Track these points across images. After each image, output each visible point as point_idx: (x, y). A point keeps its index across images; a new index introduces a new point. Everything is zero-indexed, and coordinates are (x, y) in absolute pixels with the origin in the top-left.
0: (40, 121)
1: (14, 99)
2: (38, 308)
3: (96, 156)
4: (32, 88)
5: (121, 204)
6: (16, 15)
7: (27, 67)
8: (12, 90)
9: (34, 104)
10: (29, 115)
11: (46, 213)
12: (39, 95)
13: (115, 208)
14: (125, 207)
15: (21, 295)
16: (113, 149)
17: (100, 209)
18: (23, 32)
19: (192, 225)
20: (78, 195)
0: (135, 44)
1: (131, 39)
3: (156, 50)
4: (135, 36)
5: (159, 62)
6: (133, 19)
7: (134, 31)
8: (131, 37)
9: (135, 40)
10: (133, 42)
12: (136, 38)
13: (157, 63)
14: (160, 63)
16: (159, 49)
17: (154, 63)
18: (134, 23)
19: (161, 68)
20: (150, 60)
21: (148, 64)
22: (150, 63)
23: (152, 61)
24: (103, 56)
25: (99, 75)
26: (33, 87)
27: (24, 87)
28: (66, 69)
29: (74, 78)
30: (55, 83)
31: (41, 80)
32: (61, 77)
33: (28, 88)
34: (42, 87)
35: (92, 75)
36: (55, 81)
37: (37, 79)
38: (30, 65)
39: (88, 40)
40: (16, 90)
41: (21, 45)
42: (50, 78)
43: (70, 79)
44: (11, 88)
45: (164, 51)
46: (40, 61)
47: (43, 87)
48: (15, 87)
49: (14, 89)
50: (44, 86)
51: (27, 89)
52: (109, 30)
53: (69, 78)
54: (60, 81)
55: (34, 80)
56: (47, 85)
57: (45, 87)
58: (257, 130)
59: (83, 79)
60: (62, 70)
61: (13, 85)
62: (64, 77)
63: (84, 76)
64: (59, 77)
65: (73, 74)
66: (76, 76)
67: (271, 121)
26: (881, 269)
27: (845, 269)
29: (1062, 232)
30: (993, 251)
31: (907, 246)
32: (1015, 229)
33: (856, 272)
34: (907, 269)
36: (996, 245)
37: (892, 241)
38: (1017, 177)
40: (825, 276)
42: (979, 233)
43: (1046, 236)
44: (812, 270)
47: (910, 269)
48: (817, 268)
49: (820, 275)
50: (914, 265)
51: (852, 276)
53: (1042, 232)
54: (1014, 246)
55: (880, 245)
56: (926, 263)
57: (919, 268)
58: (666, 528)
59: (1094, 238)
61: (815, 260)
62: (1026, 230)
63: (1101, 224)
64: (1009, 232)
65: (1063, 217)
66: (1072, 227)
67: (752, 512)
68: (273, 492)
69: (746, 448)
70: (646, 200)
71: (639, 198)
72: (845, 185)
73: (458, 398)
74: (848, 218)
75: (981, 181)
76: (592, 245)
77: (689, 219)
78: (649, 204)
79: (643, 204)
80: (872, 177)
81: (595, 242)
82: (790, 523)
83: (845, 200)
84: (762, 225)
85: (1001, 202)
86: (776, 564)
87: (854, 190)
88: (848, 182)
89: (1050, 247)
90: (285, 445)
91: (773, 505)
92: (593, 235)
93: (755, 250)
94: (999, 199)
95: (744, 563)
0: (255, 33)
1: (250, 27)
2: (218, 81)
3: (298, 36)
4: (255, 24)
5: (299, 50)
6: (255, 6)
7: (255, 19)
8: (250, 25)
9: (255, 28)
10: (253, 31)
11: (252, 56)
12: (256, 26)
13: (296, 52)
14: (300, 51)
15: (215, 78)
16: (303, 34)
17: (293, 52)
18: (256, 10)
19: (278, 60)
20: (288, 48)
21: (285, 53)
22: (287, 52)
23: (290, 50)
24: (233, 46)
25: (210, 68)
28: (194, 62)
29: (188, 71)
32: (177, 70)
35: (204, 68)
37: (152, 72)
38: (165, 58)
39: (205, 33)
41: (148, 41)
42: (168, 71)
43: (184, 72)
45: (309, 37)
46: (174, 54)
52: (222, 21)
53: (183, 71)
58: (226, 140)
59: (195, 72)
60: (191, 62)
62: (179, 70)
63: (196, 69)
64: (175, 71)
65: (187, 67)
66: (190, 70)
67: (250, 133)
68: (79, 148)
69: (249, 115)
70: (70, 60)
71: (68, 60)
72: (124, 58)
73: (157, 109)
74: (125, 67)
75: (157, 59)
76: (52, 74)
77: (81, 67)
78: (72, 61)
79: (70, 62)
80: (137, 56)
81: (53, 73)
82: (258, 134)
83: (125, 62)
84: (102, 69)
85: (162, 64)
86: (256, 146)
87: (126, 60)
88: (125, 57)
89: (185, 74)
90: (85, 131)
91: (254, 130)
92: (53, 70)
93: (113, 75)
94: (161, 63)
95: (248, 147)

# # # #

Try it:
Rewrite all of the rows above with each "point_idx" swapped for "point_id", keeping everything else unchanged.

Response to this task:
Track these points across images. After each image, output each visible point as point_id: (x, y). A point keeps its index across images; a new index introduces a new point. Everything is zero-indexed, and coordinates are (x, y) in absolute pixels with the origin in the top-left.
0: (40, 121)
1: (14, 99)
2: (38, 308)
3: (96, 156)
4: (32, 88)
5: (121, 204)
6: (16, 15)
7: (27, 67)
8: (12, 90)
9: (34, 104)
10: (29, 115)
11: (46, 213)
12: (39, 95)
13: (115, 208)
14: (125, 207)
15: (21, 295)
16: (113, 149)
17: (100, 209)
18: (23, 32)
19: (192, 225)
20: (78, 195)
0: (135, 44)
1: (131, 39)
3: (156, 50)
4: (135, 36)
5: (159, 62)
6: (133, 19)
7: (134, 31)
8: (131, 37)
9: (135, 40)
10: (133, 42)
12: (136, 38)
13: (157, 63)
14: (160, 63)
16: (159, 49)
17: (154, 63)
18: (134, 23)
19: (161, 68)
20: (150, 60)
21: (148, 64)
22: (150, 63)
23: (152, 61)
24: (103, 56)
25: (99, 75)
26: (33, 87)
27: (24, 87)
28: (66, 69)
29: (74, 78)
30: (55, 83)
31: (41, 80)
32: (61, 77)
33: (28, 88)
34: (42, 87)
35: (92, 75)
36: (55, 81)
37: (37, 79)
38: (30, 65)
39: (88, 40)
40: (16, 90)
41: (21, 45)
42: (50, 78)
43: (70, 79)
44: (11, 88)
45: (164, 51)
46: (40, 61)
47: (43, 87)
48: (15, 87)
49: (14, 89)
50: (44, 86)
51: (27, 89)
52: (109, 30)
53: (69, 78)
54: (60, 81)
55: (34, 80)
56: (47, 85)
57: (45, 87)
58: (257, 130)
59: (83, 79)
60: (62, 70)
61: (13, 85)
62: (64, 77)
63: (84, 76)
64: (59, 77)
65: (73, 74)
66: (76, 76)
67: (271, 121)
26: (881, 269)
27: (845, 269)
29: (1062, 232)
30: (993, 251)
31: (907, 246)
32: (1015, 229)
33: (856, 272)
34: (907, 269)
36: (996, 245)
37: (892, 241)
38: (1017, 177)
40: (825, 276)
42: (979, 233)
43: (1046, 236)
44: (812, 270)
47: (910, 269)
48: (817, 268)
49: (820, 275)
50: (914, 265)
51: (852, 276)
53: (1042, 232)
54: (1014, 246)
55: (880, 245)
56: (926, 263)
57: (919, 268)
58: (666, 528)
59: (1094, 238)
61: (815, 260)
62: (1026, 230)
63: (1101, 224)
64: (1009, 232)
65: (1063, 217)
66: (1072, 227)
67: (752, 512)
68: (273, 492)
69: (746, 448)
70: (646, 200)
71: (639, 198)
72: (845, 185)
73: (458, 398)
74: (848, 218)
75: (981, 181)
76: (592, 245)
77: (689, 219)
78: (649, 204)
79: (643, 204)
80: (872, 177)
81: (595, 242)
82: (790, 523)
83: (845, 200)
84: (762, 225)
85: (1001, 202)
86: (776, 564)
87: (854, 190)
88: (848, 182)
89: (1050, 247)
90: (285, 445)
91: (773, 505)
92: (593, 235)
93: (755, 250)
94: (999, 199)
95: (744, 563)
0: (255, 33)
1: (250, 27)
2: (218, 81)
3: (298, 36)
4: (255, 24)
5: (299, 50)
6: (255, 6)
7: (255, 19)
8: (250, 25)
9: (255, 28)
10: (253, 31)
11: (252, 56)
12: (256, 26)
13: (296, 52)
14: (300, 51)
15: (215, 78)
16: (303, 34)
17: (293, 52)
18: (256, 10)
19: (278, 60)
20: (288, 48)
21: (285, 53)
22: (287, 52)
23: (290, 50)
24: (233, 46)
25: (210, 68)
28: (194, 62)
29: (188, 71)
32: (177, 70)
35: (204, 68)
37: (152, 72)
38: (165, 58)
39: (205, 33)
41: (148, 41)
42: (168, 71)
43: (184, 72)
45: (309, 37)
46: (174, 54)
52: (222, 21)
53: (183, 71)
58: (226, 140)
59: (195, 72)
60: (191, 62)
62: (179, 70)
63: (196, 69)
64: (175, 71)
65: (187, 67)
66: (190, 70)
67: (250, 133)
68: (79, 148)
69: (249, 115)
70: (70, 60)
71: (68, 60)
72: (124, 58)
73: (157, 109)
74: (125, 67)
75: (157, 59)
76: (52, 74)
77: (81, 67)
78: (72, 61)
79: (70, 62)
80: (137, 56)
81: (53, 73)
82: (258, 134)
83: (125, 62)
84: (102, 69)
85: (162, 64)
86: (256, 146)
87: (126, 60)
88: (125, 57)
89: (185, 74)
90: (85, 131)
91: (254, 130)
92: (53, 70)
93: (113, 75)
94: (161, 63)
95: (248, 147)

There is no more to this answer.